Further, Heeney J. held that,
The jury might well infer that counsel for the other accused remained silent because they had nothing positive to say on behalf of their clients or, worse, that they had something to hide.
[12] Mr. Bryant seeks to make an early opening to ask the jury to pay particular attention to certain evidence and absence of evidence, particularly the evidence or absence of evidence of a motive on the part of his client. In my view Mr Bryant will most likely be able to make that point through cross examination.

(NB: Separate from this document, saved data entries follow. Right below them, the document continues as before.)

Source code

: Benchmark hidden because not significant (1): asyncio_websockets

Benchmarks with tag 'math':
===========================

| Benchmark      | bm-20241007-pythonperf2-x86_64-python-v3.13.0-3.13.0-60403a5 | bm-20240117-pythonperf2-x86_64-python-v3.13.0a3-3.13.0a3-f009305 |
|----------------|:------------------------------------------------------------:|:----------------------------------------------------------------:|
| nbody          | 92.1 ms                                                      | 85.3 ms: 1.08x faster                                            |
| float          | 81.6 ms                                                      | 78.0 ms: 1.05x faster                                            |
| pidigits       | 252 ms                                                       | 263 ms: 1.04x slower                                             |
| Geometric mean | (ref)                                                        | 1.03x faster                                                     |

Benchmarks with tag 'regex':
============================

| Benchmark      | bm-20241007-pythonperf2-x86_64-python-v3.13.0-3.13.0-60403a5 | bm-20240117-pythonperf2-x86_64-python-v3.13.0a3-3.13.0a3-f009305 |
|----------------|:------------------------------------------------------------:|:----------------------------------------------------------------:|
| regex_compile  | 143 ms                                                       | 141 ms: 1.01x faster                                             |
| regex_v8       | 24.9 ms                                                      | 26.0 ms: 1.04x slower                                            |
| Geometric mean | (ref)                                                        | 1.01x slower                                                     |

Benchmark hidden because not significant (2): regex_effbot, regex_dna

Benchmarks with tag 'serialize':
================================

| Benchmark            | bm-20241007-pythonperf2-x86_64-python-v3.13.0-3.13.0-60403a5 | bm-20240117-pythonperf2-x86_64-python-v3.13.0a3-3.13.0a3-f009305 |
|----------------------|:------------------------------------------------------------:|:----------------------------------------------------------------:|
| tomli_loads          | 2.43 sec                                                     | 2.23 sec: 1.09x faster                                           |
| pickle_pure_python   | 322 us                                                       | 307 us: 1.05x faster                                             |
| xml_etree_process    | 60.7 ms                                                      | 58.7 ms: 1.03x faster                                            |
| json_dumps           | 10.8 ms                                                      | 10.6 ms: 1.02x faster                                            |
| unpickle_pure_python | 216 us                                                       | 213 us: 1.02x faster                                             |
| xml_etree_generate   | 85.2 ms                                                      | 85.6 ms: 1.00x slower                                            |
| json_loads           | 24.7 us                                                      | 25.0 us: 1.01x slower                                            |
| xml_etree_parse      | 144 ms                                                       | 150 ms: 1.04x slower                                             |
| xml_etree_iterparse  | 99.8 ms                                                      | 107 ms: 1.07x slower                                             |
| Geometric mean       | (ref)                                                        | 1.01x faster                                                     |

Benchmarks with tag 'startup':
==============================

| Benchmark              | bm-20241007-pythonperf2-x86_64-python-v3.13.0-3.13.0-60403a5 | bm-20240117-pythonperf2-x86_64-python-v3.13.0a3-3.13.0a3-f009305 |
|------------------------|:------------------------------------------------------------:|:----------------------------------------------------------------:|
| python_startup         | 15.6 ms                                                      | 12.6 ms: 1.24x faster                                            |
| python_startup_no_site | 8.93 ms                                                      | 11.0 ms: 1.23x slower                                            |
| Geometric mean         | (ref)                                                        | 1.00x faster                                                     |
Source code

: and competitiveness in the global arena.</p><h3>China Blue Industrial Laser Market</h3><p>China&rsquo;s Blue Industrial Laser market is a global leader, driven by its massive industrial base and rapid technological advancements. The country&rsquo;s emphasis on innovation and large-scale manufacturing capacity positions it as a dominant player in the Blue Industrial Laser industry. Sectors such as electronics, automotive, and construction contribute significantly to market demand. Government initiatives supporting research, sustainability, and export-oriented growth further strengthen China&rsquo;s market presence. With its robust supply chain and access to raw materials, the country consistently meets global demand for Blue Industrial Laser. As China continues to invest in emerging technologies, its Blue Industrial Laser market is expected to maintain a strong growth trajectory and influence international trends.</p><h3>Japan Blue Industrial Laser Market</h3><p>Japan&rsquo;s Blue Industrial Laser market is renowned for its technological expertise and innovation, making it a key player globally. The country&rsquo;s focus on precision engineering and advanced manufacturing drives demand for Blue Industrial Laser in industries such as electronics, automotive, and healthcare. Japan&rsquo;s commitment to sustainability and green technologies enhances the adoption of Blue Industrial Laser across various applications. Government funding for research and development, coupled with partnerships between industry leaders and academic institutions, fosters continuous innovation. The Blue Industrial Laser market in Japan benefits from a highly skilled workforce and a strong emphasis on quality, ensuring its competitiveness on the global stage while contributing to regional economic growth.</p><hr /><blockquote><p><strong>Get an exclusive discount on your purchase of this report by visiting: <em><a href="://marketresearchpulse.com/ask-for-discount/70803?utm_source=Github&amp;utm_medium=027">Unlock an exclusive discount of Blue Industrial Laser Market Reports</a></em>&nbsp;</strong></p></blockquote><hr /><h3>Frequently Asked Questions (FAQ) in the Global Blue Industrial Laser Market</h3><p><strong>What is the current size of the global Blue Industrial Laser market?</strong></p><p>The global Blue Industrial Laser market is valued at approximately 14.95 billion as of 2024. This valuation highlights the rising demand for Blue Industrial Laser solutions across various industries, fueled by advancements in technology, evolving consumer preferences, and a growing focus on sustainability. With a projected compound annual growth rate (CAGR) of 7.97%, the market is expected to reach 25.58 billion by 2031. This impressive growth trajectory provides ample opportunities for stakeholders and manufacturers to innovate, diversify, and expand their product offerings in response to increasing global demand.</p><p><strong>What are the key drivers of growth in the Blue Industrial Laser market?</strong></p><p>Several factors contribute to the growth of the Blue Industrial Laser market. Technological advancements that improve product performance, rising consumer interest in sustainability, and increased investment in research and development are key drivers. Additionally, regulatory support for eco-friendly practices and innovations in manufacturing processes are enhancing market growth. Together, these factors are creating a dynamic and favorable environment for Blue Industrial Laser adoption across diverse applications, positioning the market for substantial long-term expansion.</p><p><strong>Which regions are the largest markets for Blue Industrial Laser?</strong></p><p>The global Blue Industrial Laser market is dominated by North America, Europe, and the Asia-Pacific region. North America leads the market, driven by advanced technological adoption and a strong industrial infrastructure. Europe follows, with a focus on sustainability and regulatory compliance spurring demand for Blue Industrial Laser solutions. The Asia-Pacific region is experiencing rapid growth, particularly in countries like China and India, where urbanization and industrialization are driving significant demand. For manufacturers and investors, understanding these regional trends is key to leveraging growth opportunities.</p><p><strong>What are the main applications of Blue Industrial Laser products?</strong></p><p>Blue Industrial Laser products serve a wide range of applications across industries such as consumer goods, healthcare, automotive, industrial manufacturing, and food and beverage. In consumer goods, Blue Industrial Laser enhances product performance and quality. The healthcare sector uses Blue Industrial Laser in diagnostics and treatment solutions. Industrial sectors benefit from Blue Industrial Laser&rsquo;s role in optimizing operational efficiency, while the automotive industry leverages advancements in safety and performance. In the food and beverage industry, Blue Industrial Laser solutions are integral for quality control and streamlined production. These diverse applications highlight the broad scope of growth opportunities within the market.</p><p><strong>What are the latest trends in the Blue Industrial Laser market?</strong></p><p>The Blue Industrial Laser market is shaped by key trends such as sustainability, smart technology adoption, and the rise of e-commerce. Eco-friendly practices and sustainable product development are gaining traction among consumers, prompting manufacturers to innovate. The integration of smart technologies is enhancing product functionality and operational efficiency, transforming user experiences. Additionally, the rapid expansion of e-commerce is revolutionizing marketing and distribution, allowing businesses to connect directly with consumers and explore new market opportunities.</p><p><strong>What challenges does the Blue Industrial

[13] Although this trial will be long, and the Crown’s case is a complicated circumstantial case, the thrust of the defence is “it wasn’t me”. I agree with the Crown that the defence’s case will likely be apparent to the jury through the cross examination of witnesses. As it was put by Dambrot J. in A.D., at para. 27:
Denial of the opportunity to make an early opening address to the jury will not prevent the accused from getting his position on the important issues in this case before the jury at an early opportunity.
[14] I reach the conclusion that it is not necessary to the trial fairness of Ms. Wynter to have Mr. Bryant make his opening statement immediately following the Crown’s opening. This is not a case where special or exceptional circumstances call for an early defence opening. The fairest course of action is to follow the procedure set out in s. 651 of the Criminal Code.